Details of the impact
The research carried out in the area of statistical disclosure control
has led to significant changes in the dissemination of micro data in
official statistics. The seminal paper by Franconi and Stander [3] and
subsequent work in the area of model-based micro-data protection (see [4])
have successfully resulted in the release of micro-data for research
purposes, with respect to the Italian sample of the Structure of
Earning survey. This survey, leading to a linked employer-employee
database harmonized at European level, is now going to reach its third
wave of release. Economists have carried out several studies, using the
micro data file for research distributed at national level by Istat, and
at EU level by Eurostat.
The ideas contained in another paper, published by researchers from
Plymouth University in the field of statistical disclosure control,
Burridge (2003) [2], have opened the field to the use of perturbation
methods showing sound statistical properties by construction. Again, a new
micro data file for research purposes on the system of account will be
released in the near future, stemming from the work carried out at
Plymouth University. Moreover, the IPSO method (Information Preserving
Statistical Obfuscation) has also been implemented in the mu-Argus
software (mu-Argus, 2013), which has been designed to create files of
individual data to be released either for research purposes or for the
public (1). Many national statistical offices in Europe and statistical
agencies around the world use this software. Some of the developments
contained in Polettini and Stander (2005), leading to an alternative
evaluation and a related accurate approximation of the risk of
re-identification, have also been implemented in the mu- Argus software.

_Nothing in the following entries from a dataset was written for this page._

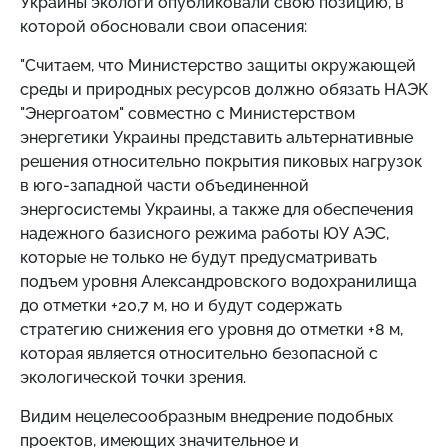
Украины экологи опубликовали свою позицию, в
которой обосновали свои опасения:
"Считаем, что Министерство защиты окружающей
среды и природных ресурсов должно обязать НАЭК
"Энергоатом" совместно с Министерством
энергетики Украины представить альтернативные
решения относительно покрытия пиковых нагрузок
в юго-западной части объединенной
энергосистемы Украины, а также для обеспечения
надежного базисного режима работы ЮУ АЭС,
которые не только не будут предусматривать
подъем уровня Александровского водохранилища
до отметки +20,7 м, но и будут содержать
стратегию снижения его уровня до отметки +8 м,
которая является относительно безопасной с
экологической точки зрения.
Видим нецелесообразным внедрение подобных
проектов, имеющих значительное и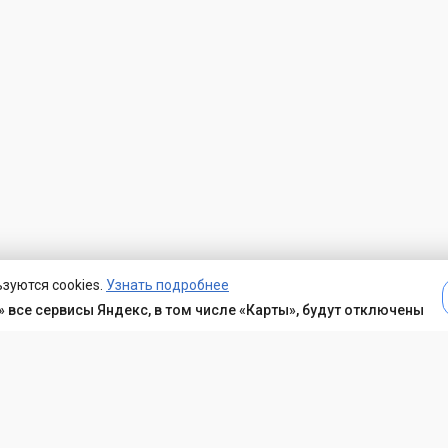
зуются cookies.
Узнать подробнее
 все сервисы Яндекс, в том числе «Карты», будут отключены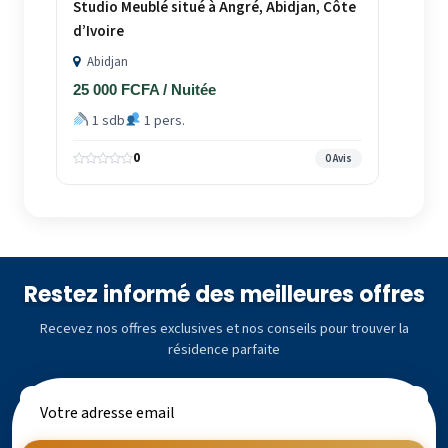
Studio Meublé situé à Angré, Abidjan, Côte
d’Ivoire
Abidjan
25 000 FCFA / Nuitée
1 sdb
1 pers.
0
0 Avis
Restez informé des meilleures offres
Recevez nos offres exclusives et nos conseils pour trouver la
résidence parfaite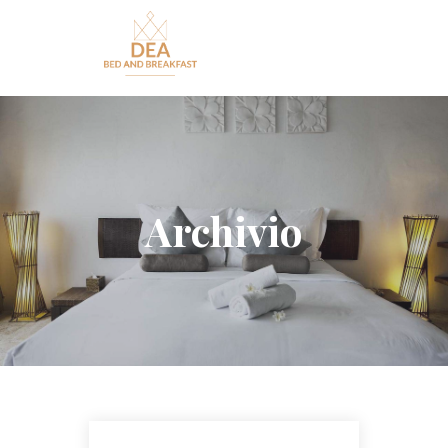
Archivio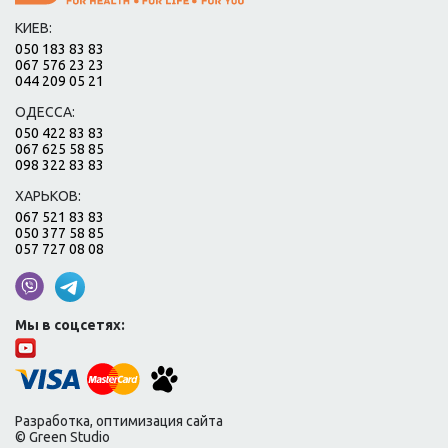
КИЕВ:
050 183 83 83
067 576 23 23
044 209 05 21
ОДЕССА:
050 422 83 83
067 625 58 85
098 322 83 83
ХАРЬКОВ:
067 521 83 83
050 377 58 85
057 727 08 08
Мы в соцсетях:
Разработка, оптимизация сайта
© Green Studio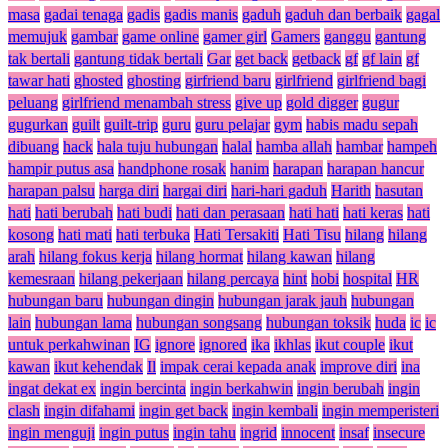
masa
gadai tenaga
gadis
gadis manis
gaduh
gaduh dan berbaik
gagal
memujuk
gambar
game online
gamer girl
Gamers
ganggu
gantung
tak bertali
gantung tidak bertali
Gar
get back
getback
gf
gf lain
gf
tawar hati
ghosted
ghosting
girfriend baru
girlfriend
girlfriend bagi
peluang
girlfriend menambah stress
give up
gold digger
gugur
gugurkan
guilt
guilt-trip
guru
guru pelajar
gym
habis madu sepah
dibuang
hack
hala tuju hubungan
halal
hamba allah
hambar
hampeh
hampir putus asa
handphone rosak
hanim
harapan
harapan hancur
harapan palsu
harga diri
hargai diri
hari-hari gaduh
Harith
hasutan
hati
hati berubah
hati budi
hati dan perasaan
hati hati
hati keras
hati
kosong
hati mati
hati terbuka
Hati Tersakiti
Hati Tisu
hilang
hilang
arah
hilang fokus kerja
hilang hormat
hilang kawan
hilang
kemesraan
hilang pekerjaan
hilang percaya
hint
hobi
hospital
HR
hubungan baru
hubungan dingin
hubungan jarak jauh
hubungan
lain
hubungan lama
hubungan songsang
hubungan toksik
huda
ic
ic
untuk perkahwinan
IG
ignore
ignored
ika
ikhlas
ikut couple
ikut
kawan
ikut kehendak
Il
impak cerai kepada anak
improve diri
ina
ingat dekat ex
ingin bercinta
ingin berkahwin
ingin berubah
ingin
clash
ingin difahami
ingin get back
ingin kembali
ingin memperisteri
ingin menguji
ingin putus
ingin tahu
ingrid
innocent
insaf
insecure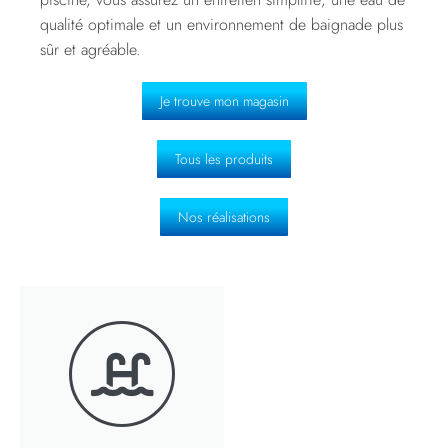
qualité optimale et un environnement de baignade plus
sûr et agréable.
Je trouve mon magasin
Tous les produits
Nos réalisations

Given a good understanding of administrative data systems, we have been
able to contribute to problem solving within the UK. For example, 13.9% of
the total primary care budget is directed to mental health, a total of £8
billion. The indicative allocation of several billion pounds of public
money to GP practices, to provide services for mental health, is informed
by what the NHS refers to as the `Plymouth Model'. In the user guide [page
10](DoH, 2009):
`For mental health, the toolkit includes an entirely new methodology
developed by Plymouth University specifically for practice based
commissioning. This new approach moves away from modelling historic
utilisation and estimates need directly based on different person types'
(2).
In order to do this, we have required state-of-the-art epidemiological
models applied to the Health Survey for England, working on case mix
classifications as well as a statistical reconstruction of the census
data, known to be subject to statistical disclosure control. Quoting the
NHS (DoH, 2009):
`The new methodology has undergone extensive testing by the researchers
and DoH and we believe it provides a step-change improvement in the way we
model mental health need' (2).
This work has been reported to select committees in parliament and
recognised by MPs, all of whom have noted the size of GP commissioning
groups (3). It has also been fully considered by the National Audit
Office, influencing the way public sector funding may evolve in the future
(4). Finally, our expertise with national-scale small-area estimates has
had further impact on work carried out for the 2011 Skills for Life
Survey, which has been made available by the Department for Business,
Innovation and Skills (5).
Sources to corroborate the impact
(1) Evidence of the impact of work on Disclosure control: Mu-Argus
Software http://neon.vb.cbs.nl/casc/..%5Ccasc%5Cmu.htm;
the manual is available at http://neon.vb.cbs.nl/casc/..%5Ccascprivate%5Cdeliverables%5CMUManual4.3.pdf),
(2) Evidence of the impact of the work on funding GPs for mental health
provision:
Department of Health (2009) Practice Based Commissioning: budget guidance
for 2009/10: Methodological changes and toolkit guide DH (see
http://www.dh.gov.uk/prod_consum_dh/groups/dh_digitalassets/documents/digitalasset/dh
094392.pdf
(3) Asthana, S., Gibson, A. (2010), Funding Implications for Rural PCTs
of the new NHS Resource Allocation Methodology, in All Party Parliamentary
Group on Rural Services, The implications of national funding formulae for
rural health and education provision, Report, Written and Oral evidence.
London, House of Commons.
(4) National Audit Office (2011) `Cross-government landscape review
Formula funding of local public services ` REPORT BY THE COMPTROLLER AND
AUDITOR GENERAL
HC 1090 SESSION 2010-2012
(5) Small area estimation applied to skills for life
BIS Research Paper Number 81C (2012) 2011 Skills for Life Survey: Small
Area Estimation Technical Report, Department of Business, Innovation and
Skills